BIOL/E&ES 111

Lecture 7

Link to powerpoint images for this lecture

Drawing the Tree of Life:

Phylogenetic Systematics: reconstruction of the true tree of life, relationships between all organisms.We concentrate on Eukaryote animals.

How are phylogenies (tree of lives), or cladograms (plots of ancestor-descendant relationships) constructed?

Use characters of organisms. Example: many Phyla of animals share that their bodies are made up of three layers of cells (triploblastic), bilateral symmetry; most common exceptions: Sponges (Porifera) and Cnidaria (corals, jellyfish). These triploblastic, bilaterally symmetrical animals are divided into protostomates (which in their turn are divided into Ecdysozoa and Lophotrochozoa), and deuterostomates, using a character in their embryological development (see lecture 3).

Characters used to subdivide animals:

There are various different ways to characterize animals; in phylogeny one must select characters important to evolutionary relationships

What gives a character phylogenetic significance? It must reflect common ancestry, not adaptation to a similar mode of life or habitat.

Example:

A figure like that shown above (a cladogram) represents relationships:

  1. organisms sharing a branching point are more closely related to each other than to any other organisms shown in the plot
  2. all organisms share a common ancestor

Whales, baboons, gorilla and humans are shown to be more closely related to each other than to anyone else. Shared characters: warm blooded, have hair, suckle young (mammalian characters). IF we look at body shape only, whales would plot with sharks and skates. If whales were more closely related to sharks/skates than to mammals, all mammalian characters (listed above) would have evolved twice, independently: in whales, and in other mammals. It is more parsimonious (simpler) to assume that such specific and complex characters evolved once only and that body shape does not indicate relationships.

In order to choose characters reflecting relationships we must separate analogy and homology, as first defined by Sir Richard Owen (1843, i.e., pre Darwin).

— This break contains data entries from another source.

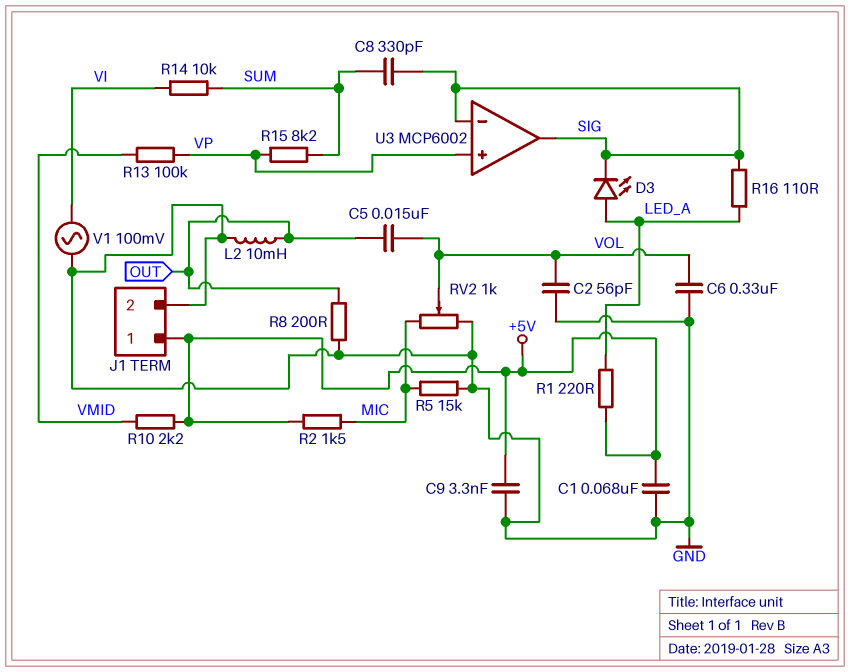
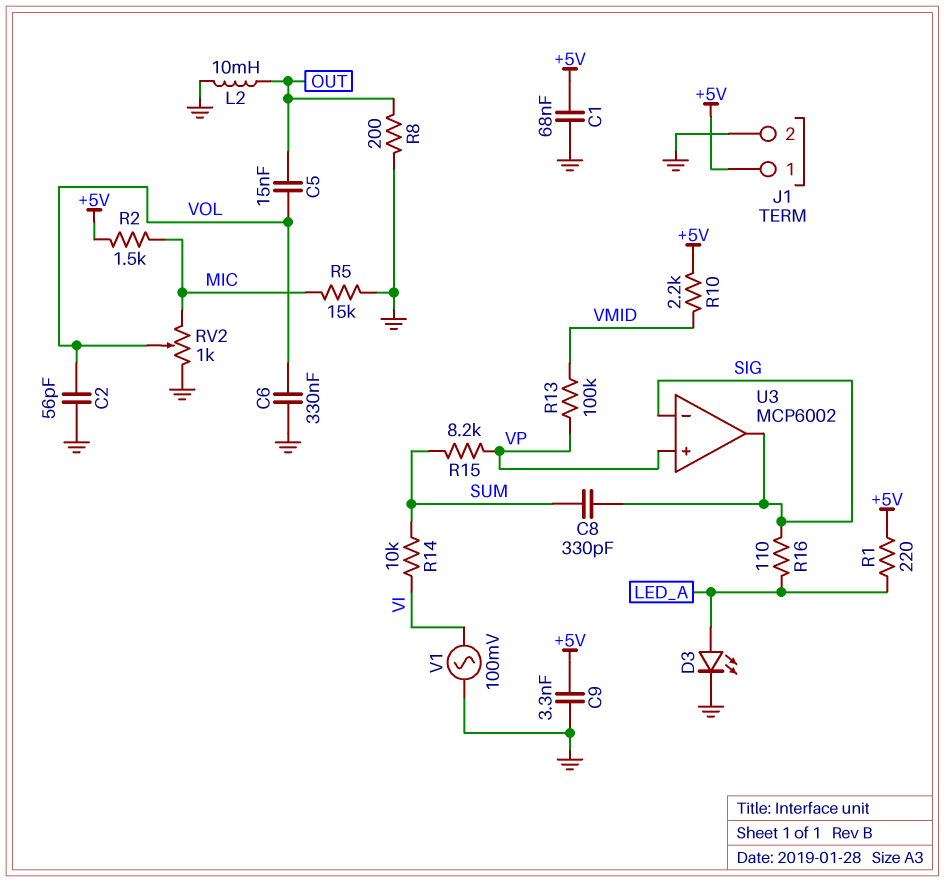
D3: LED (A LED_A, K SIG) -> LED (A LED_A, K GND)

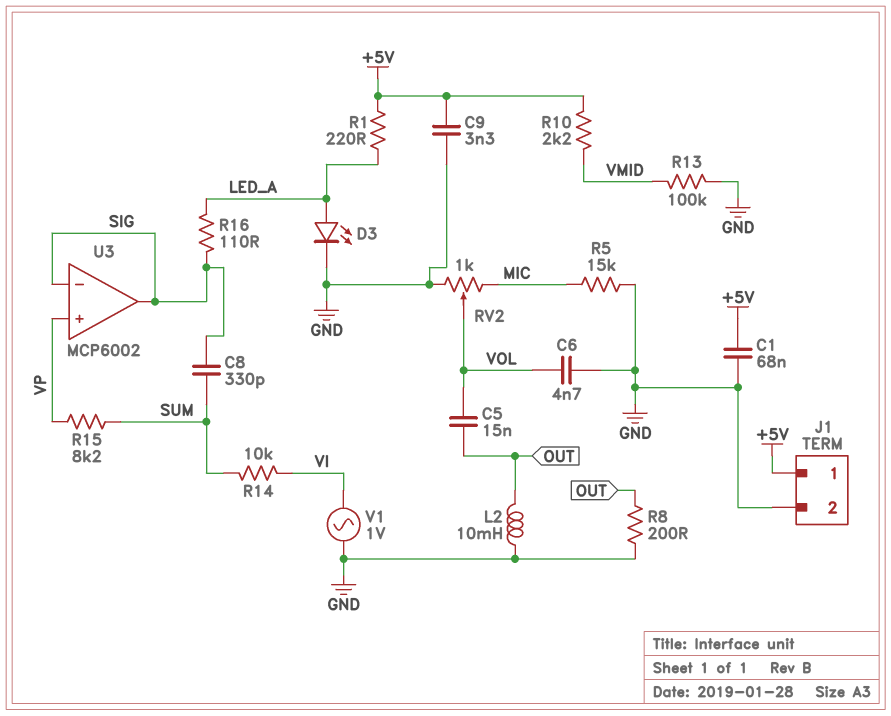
C2: 56pF (GND, VOL) -> none
C6: 330nF (GND, VOL) -> 4.7nF (GND, VOL)
R2: 1.5k (+5V, MIC) -> none
R13: 100k (VMID, VP) -> 100k (GND, VMID)
V1: AC 100mV (GND, VI) -> AC 1V (GND, VI)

Owen was no evolutionist; he thought each group of organisms was shaped according to an 'archetype' (made by creator). The word archetype can be replaced by the word ancestor to make sense in evolution.

Difficulties: in many cases difficult to decide whether something is homologous or analogous. Great similarities in shape may not reflect common ancestry. Example: placental and marsupial mammals, separated more than 85 million year ago (Ma); common ancestor was small, rodent-like looking animal (mouse-rat sized). Placental and marsupial wolves, placental and marsupial mice, placental and marsupial moles resemble each other in shape, but are not closely related. This similarity is due to convergence.


Example: phylogeny of Flamingo.

Flamingo has feathers as all birds do. A character shared by all organisms in a group (feathers in  birds, hair in mammals) is called ëprimitiveí, i.e., inherited from common ancestor. What defines a flamingo as different from all other birds?

Its large beak, used for filtering micro-organisms from salty waters while holding head upside down. Has lamellae through which water is pumped.

Analog of beak: mouth of baleen whales, which also filter micro-organisms from water. Not homolog, and evolved separately in birds and mammals.

New data from molecular information: DNA-DNA hybridization.

Are molecules always right? Maybe molecular convergence is possible. Appears to be so in case of cytochrome C, involved in respiration. Analysis of cytochrome C places Echinoderms (deuterostomes) in one group with worms (Annelida) and Molluscs, which are both protostomes.

People: DNA-DNA hybridization places humans much closer to chimpanzees than either of them is to the other apeas (humans ? chimpanzees ~99% identical, as close as sister species of fruit flies). Note that molecular rates of changes thus differ from morphological rates of change: chimps resemble other apes more in morphology than they resemble humans.